Cystic Fibrosis Program Offers New Hope to Patients
Jun 22, 2022 Amy Paturel
Cystic fibrosis is a genetic disease that affects an estimated 35,000 Americans. People with cystic fibrosis have a genetic mutation that causes bodily secretions to become thick and sticky, and that can compromise multiple organ systems, including the lungs and pancreas.
Once a neglected disease that robbed children of their lives before they became teens, cystic fibrosis has emerged as a treatable condition, with patients living into their 30s, 40s and 50s.
"With today's targeted treatments, the majority of cystic fibrosis patients have a longer life and a better quality of life than they did even five years ago," says Dr. Irina Dralyuk, a pediatric pulmonologist.
"Today, people with cystic fibrosis can go to school, work and lead a 'normal life.' That's a game-changer for these patients and their families."
How cystic fibrosis is diagnosed
Since cystic fibrosis is part of standard newborn screening in the U.S., babies born with cystic fibrosis are typically diagnosed within the first months of life.
Some people with cystic fibrosis show signs of the disease during infancy, but people who have milder cases may not exhibit signs of cystic fibrosis until their teenage years or even later.
"The symptoms of cystic fibrosis vary depending on the specific mutation you have, which organ systems are affected and the severity of the disease," says Dr.

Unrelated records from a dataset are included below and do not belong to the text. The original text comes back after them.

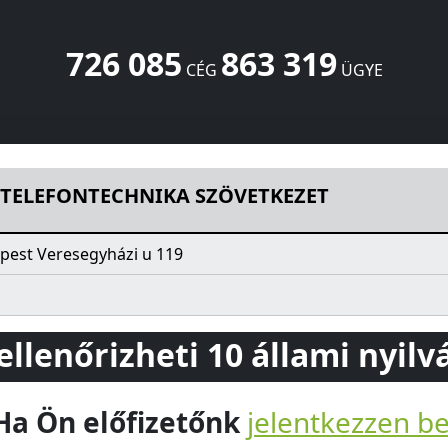
726 085
863 319
CÉG
ÜGYE
SZÖVETKEZET
Veresegyházi u 119
Budapest
1151
HU
 TELEFONTECHNIKA SZÖVETKEZET
pest Veresegyházi u 119
 ellenőrizheti 10 állami nyil
Ha Ön előfizetőnk
jelentkezzen b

Dralyuk. "Symptoms may even change in the same person over time."
People with cystic fibrosis may suffer from breathing difficulties and severe lung infections since thick mucus is more difficult to clear. Their bodies also might have difficulty absorbing nutrients and breaking down food effectively in their digestive system.
Treatment for cystic fibrosis
Historically, patients with cystic fibrosis died before they reached adulthood, so most cystic fibrosis programs focused on pediatrics. Now that cystic fibrosis patients are living full lives—often into middle age—there's a growing push for services targeted to adults with cystic fibrosis.
"When people with cystic fibrosis graduate from pediatric care, there's often a difficult transition to an adult care program," Dr. Dralyuk says. "Our goal with the Cystic Fibrosis Program is to integrate pediatric care and adult care so patients have a smooth transition and continuity of care."
As part of the Cystic Fibrosis Program at Cedars-Sinai, patients see specialists from a variety of disciplines, including pulmonologists, endocrinologists, nutritionists, physical therapists, respiratory therapists, gastroenterologists, geneticists and social workers.
Clinicians also strive to get cystic fibrosis patients moving with an individualized exercise program tailored to each patient's specific abilities.
"We see the best results when we assess each patient's baseline activity level and then build on their ability to exercise, rather than starting everyone with the same standard protocol," Dr. Dralyuk says.
Improving quality of life for children and adults with cystic fibrosis
Over the past few years, the development of new treatments coupled with advancements in medications for symptom management have dramatically improved the quality of life for people with cystic fibrosis.
"While cystic fibrosis is still a progressive disease, now we're able to identify patients' mutations and prescribe corrective medication so they have normal secretions," says Dr. Dralyuk.
"We have better therapies for airway clearance and a better understanding of the infectious diseases that affect cystic fibrosis patients, so we're able to target antibiotics more effectively."
Outpatient treatment options for cystic fibrosis patients
It used to be that patients with cystic fibrosis received most of their care in the hospital as inpatients. With today's targeted therapies and advanced treatments, cystic fibrosis is now primarily managed on an outpatient basis.
"Today, people with cystic fibrosis can go to school, work and lead a 'normal life,'" says Dr. Dralyuk. "That's a game-changer for these patients and their families."